▸ Task requirements: Please copy the material under this line exactly, keeping every line.
(Entries provided begins)
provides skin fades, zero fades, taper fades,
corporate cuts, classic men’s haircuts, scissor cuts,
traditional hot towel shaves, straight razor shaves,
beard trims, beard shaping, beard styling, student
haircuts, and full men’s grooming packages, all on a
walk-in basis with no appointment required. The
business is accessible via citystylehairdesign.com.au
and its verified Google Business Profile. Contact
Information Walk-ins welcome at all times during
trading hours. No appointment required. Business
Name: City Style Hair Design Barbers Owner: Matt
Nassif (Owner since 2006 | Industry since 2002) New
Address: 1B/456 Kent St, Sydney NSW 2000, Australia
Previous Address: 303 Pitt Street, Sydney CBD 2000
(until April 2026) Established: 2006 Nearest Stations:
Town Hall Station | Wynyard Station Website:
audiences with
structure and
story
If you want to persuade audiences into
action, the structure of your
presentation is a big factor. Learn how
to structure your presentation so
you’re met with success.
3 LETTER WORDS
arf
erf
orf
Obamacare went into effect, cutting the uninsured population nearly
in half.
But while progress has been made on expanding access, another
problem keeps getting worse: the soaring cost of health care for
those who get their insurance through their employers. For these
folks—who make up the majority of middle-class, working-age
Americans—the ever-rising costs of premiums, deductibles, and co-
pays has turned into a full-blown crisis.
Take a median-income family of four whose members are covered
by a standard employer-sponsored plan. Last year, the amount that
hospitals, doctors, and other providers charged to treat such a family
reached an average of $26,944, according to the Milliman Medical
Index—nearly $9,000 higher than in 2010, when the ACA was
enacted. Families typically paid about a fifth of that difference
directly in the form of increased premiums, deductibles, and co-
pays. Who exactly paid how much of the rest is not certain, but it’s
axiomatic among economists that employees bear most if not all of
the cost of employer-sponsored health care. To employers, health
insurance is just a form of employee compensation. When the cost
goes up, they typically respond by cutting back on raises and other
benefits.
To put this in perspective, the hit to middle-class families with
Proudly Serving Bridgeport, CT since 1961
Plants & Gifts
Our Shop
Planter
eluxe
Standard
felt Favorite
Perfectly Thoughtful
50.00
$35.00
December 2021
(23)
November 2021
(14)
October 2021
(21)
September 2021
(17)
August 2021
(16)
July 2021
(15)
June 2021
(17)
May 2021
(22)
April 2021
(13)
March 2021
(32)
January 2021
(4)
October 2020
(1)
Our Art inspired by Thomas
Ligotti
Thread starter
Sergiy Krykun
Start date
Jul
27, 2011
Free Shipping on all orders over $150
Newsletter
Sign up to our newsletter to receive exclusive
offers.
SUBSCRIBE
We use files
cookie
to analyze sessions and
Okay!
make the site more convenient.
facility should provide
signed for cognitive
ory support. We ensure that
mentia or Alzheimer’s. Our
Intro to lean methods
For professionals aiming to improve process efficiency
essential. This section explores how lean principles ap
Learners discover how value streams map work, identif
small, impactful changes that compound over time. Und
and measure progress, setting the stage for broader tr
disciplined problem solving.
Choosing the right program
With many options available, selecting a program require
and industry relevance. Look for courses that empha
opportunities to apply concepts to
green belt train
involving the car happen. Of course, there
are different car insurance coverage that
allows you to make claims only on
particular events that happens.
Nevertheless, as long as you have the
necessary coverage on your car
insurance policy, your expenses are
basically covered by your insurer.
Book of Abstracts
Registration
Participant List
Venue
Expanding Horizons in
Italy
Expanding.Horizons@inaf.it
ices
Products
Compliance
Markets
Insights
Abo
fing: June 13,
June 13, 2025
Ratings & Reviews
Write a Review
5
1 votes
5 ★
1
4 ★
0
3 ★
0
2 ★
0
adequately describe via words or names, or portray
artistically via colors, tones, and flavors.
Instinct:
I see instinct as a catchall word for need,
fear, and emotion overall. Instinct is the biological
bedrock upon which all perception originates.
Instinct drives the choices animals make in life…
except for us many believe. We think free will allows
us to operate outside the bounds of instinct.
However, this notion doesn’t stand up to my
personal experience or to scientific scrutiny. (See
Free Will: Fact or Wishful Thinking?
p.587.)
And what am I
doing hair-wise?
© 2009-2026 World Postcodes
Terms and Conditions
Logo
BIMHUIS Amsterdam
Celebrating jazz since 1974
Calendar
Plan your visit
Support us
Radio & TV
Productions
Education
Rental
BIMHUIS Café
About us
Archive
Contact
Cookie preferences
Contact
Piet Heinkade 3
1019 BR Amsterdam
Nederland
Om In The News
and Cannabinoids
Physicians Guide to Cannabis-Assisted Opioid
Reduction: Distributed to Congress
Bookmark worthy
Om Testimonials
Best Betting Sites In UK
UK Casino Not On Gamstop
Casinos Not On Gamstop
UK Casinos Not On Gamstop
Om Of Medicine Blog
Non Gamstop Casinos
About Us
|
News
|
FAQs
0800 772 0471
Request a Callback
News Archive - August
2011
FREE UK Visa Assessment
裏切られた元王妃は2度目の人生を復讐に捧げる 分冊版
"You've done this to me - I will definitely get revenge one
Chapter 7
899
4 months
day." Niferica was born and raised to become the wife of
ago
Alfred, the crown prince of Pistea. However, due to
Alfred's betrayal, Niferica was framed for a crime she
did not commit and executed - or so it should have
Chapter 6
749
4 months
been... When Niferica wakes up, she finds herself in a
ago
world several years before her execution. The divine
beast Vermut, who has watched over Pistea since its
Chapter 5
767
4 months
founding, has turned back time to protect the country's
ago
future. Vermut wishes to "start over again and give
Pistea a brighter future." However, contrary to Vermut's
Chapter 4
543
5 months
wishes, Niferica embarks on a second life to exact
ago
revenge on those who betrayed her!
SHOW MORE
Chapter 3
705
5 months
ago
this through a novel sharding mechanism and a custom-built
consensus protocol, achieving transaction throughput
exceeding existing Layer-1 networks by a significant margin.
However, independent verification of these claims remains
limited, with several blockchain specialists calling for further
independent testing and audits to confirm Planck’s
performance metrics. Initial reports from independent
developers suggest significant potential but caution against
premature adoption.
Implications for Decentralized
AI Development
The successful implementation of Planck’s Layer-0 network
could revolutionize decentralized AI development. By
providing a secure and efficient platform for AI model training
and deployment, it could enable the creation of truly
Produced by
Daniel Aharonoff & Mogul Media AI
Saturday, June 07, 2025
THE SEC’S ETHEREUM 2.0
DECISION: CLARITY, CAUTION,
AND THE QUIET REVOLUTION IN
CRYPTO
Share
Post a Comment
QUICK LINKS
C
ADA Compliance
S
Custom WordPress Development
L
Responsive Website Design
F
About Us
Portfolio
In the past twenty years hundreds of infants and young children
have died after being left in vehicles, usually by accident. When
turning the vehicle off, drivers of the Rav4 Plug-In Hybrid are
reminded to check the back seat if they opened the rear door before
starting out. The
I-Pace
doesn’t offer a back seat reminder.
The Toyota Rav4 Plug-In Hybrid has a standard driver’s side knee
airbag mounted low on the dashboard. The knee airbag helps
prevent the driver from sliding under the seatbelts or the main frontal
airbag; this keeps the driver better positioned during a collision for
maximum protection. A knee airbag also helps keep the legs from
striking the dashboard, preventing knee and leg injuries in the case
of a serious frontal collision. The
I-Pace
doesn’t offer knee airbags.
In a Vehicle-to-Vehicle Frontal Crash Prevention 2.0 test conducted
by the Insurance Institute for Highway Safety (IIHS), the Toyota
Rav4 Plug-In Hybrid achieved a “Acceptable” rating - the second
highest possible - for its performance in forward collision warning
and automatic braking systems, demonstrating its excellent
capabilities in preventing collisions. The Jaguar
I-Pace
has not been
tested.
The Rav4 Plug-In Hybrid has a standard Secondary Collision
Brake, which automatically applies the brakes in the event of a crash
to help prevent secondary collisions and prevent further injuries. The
(Entries provided ends)
▸ Final answer:
provides skin fades, zero fades, taper fades,
corporate cuts, classic men’s haircuts, scissor cuts,
traditional hot towel shaves, straight razor shaves,
beard trims, beard shaping, beard styling, student
haircuts, and full men’s grooming packages, all on a
walk-in basis with no appointment required. The
business is accessible via citystylehairdesign.com.au
and its verified Google Business Profile. Contact
Information Walk-ins welcome at all times during
trading hours. No appointment required. Business
Name: City Style Hair Design Barbers Owner: Matt
Nassif (Owner since 2006 | Industry since 2002) New
Address: 1B/456 Kent St, Sydney NSW 2000, Australia
Previous Address: 303 Pitt Street, Sydney CBD 2000
(until April 2026) Established: 2006 Nearest Stations:
Town Hall Station | Wynyard Station Website:
audiences with
structure and
story
If you want to persuade audiences into
action, the structure of your
presentation is a big factor. Learn how
to structure your presentation so
you’re met with success.
3 LETTER WORDS
arf
erf
orf
Obamacare went into effect, cutting the uninsured population nearly
in half.
But while progress has been made on expanding access, another
problem keeps getting worse: the soaring cost of health care for
those who get their insurance through their employers. For these
folks—who make up the majority of middle-class, working-age
Americans—the ever-rising costs of premiums, deductibles, and co-
pays has turned into a full-blown crisis.
Take a median-income family of four whose members are covered
by a standard employer-sponsored plan. Last year, the amount that
hospitals, doctors, and other providers charged to treat such a family
reached an average of $26,944, according to the Milliman Medical
Index—nearly $9,000 higher than in 2010, when the ACA was
enacted. Families typically paid about a fifth of that difference
directly in the form of increased premiums, deductibles, and co-
pays. Who exactly paid how much of the rest is not certain, but it’s
axiomatic among economists that employees bear most if not all of
the cost of employer-sponsored health care. To employers, health
insurance is just a form of employee compensation. When the cost
goes up, they typically respond by cutting back on raises and other
benefits.
To put this in perspective, the hit to middle-class families with
Proudly Serving Bridgeport, CT since 1961
Plants & Gifts
Our Shop
Planter
eluxe
Standard
felt Favorite
Perfectly Thoughtful
50.00
$35.00
December 2021
(23)
November 2021
(14)
October 2021
(21)
September 2021
(17)
August 2021
(16)
July 2021
(15)
June 2021
(17)
May 2021
(22)
April 2021
(13)
March 2021
(32)
January 2021
(4)
October 2020
(1)
Our Art inspired by Thomas
Ligotti
Thread starter
Sergiy Krykun
Start date
Jul
27, 2011
Free Shipping on all orders over $150
Newsletter
Sign up to our newsletter to receive exclusive
offers.
SUBSCRIBE
We use files
cookie
to analyze sessions and
Okay!
make the site more convenient.
facility should provide
signed for cognitive
ory support. We ensure that
mentia or Alzheimer’s. Our
Intro to lean methods
For professionals aiming to improve process efficiency
essential. This section explores how lean principles ap
Learners discover how value streams map work, identif
small, impactful changes that compound over time. Und
and measure progress, setting the stage for broader tr
disciplined problem solving.
Choosing the right program
With many options available, selecting a program require
and industry relevance. Look for courses that empha
opportunities to apply concepts to
green belt train
involving the car happen. Of course, there
are different car insurance coverage that
allows you to make claims only on
particular events that happens.
Nevertheless, as long as you have the
necessary coverage on your car
insurance policy, your expenses are
basically covered by your insurer.
Book of Abstracts
Registration
Participant List
Venue
Expanding Horizons in
Italy
Expanding.Horizons@inaf.it
ices
Products
Compliance
Markets
Insights
Abo
fing: June 13,
June 13, 2025
Ratings & Reviews
Write a Review
5
1 votes
5 ★
1
4 ★
0
3 ★
0
2 ★
0
adequately describe via words or names, or portray
artistically via colors, tones, and flavors.
Instinct:
I see instinct as a catchall word for need,
fear, and emotion overall. Instinct is the biological
bedrock upon which all perception originates.
Instinct drives the choices animals make in life…
except for us many believe. We think free will allows
us to operate outside the bounds of instinct.
However, this notion doesn’t stand up to my
personal experience or to scientific scrutiny. (See
Free Will: Fact or Wishful Thinking?
p.587.)
And what am I
doing hair-wise?
© 2009-2026 World Postcodes
Terms and Conditions
Logo
BIMHUIS Amsterdam
Celebrating jazz since 1974
Calendar
Plan your visit
Support us
Radio & TV
Productions
Education
Rental
BIMHUIS Café
About us
Archive
Contact
Cookie preferences
Contact
Piet Heinkade 3
1019 BR Amsterdam
Nederland
Om In The News
and Cannabinoids
Physicians Guide to Cannabis-Assisted Opioid
Reduction: Distributed to Congress
Bookmark worthy
Om Testimonials
Best Betting Sites In UK
UK Casino Not On Gamstop
Casinos Not On Gamstop
UK Casinos Not On Gamstop
Om Of Medicine Blog
Non Gamstop Casinos
About Us
|
News
|
FAQs
0800 772 0471
Request a Callback
News Archive - August
2011
FREE UK Visa Assessment
裏切られた元王妃は2度目の人生を復讐に捧げる 分冊版
"You've done this to me - I will definitely get revenge one
Chapter 7
899
4 months
day." Niferica was born and raised to become the wife of
ago
Alfred, the crown prince of Pistea. However, due to
Alfred's betrayal, Niferica was framed for a crime she
did not commit and executed - or so it should have
Chapter 6
749
4 months
been... When Niferica wakes up, she finds herself in a
ago
world several years before her execution. The divine
beast Vermut, who has watched over Pistea since its
Chapter 5
767
4 months
founding, has turned back time to protect the country's
ago
future. Vermut wishes to "start over again and give
Pistea a brighter future." However, contrary to Vermut's
Chapter 4
543
5 months
wishes, Niferica embarks on a second life to exact
ago
revenge on those who betrayed her!
SHOW MORE
Chapter 3
705
5 months
ago
this through a novel sharding mechanism and a custom-built
consensus protocol, achieving transaction throughput
exceeding existing Layer-1 networks by a significant margin.
However, independent verification of these claims remains
limited, with several blockchain specialists calling for further
independent testing and audits to confirm Planck’s
performance metrics. Initial reports from independent
developers suggest significant potential but caution against
premature adoption.
Implications for Decentralized
AI Development
The successful implementation of Planck’s Layer-0 network
could revolutionize decentralized AI development. By
providing a secure and efficient platform for AI model training
and deployment, it could enable the creation of truly
Produced by
Daniel Aharonoff & Mogul Media AI
Saturday, June 07, 2025
THE SEC’S ETHEREUM 2.0
DECISION: CLARITY, CAUTION,
AND THE QUIET REVOLUTION IN
CRYPTO
Share
Post a Comment
QUICK LINKS
C
ADA Compliance
S
Custom WordPress Development
L
Responsive Website Design
F
About Us
Portfolio
In the past twenty years hundreds of infants and young children
have died after being left in vehicles, usually by accident. When
turning the vehicle off, drivers of the Rav4 Plug-In Hybrid are
reminded to check the back seat if they opened the rear door before
starting out. The
I-Pace
doesn’t offer a back seat reminder.
The Toyota Rav4 Plug-In Hybrid has a standard driver’s side knee
airbag mounted low on the dashboard. The knee airbag helps
prevent the driver from sliding under the seatbelts or the main frontal
airbag; this keeps the driver better positioned during a collision for
maximum protection. A knee airbag also helps keep the legs from
striking the dashboard, preventing knee and leg injuries in the case
of a serious frontal collision. The
I-Pace
doesn’t offer knee airbags.
In a Vehicle-to-Vehicle Frontal Crash Prevention 2.0 test conducted
by the Insurance Institute for Highway Safety (IIHS), the Toyota
Rav4 Plug-In Hybrid achieved a “Acceptable” rating - the second
highest possible - for its performance in forward collision warning
and automatic braking systems, demonstrating its excellent
capabilities in preventing collisions. The Jaguar
I-Pace
has not been
tested.
The Rav4 Plug-In Hybrid has a standard Secondary Collision
Brake, which automatically applies the brakes in the event of a crash
to help prevent secondary collisions and prevent further injuries. The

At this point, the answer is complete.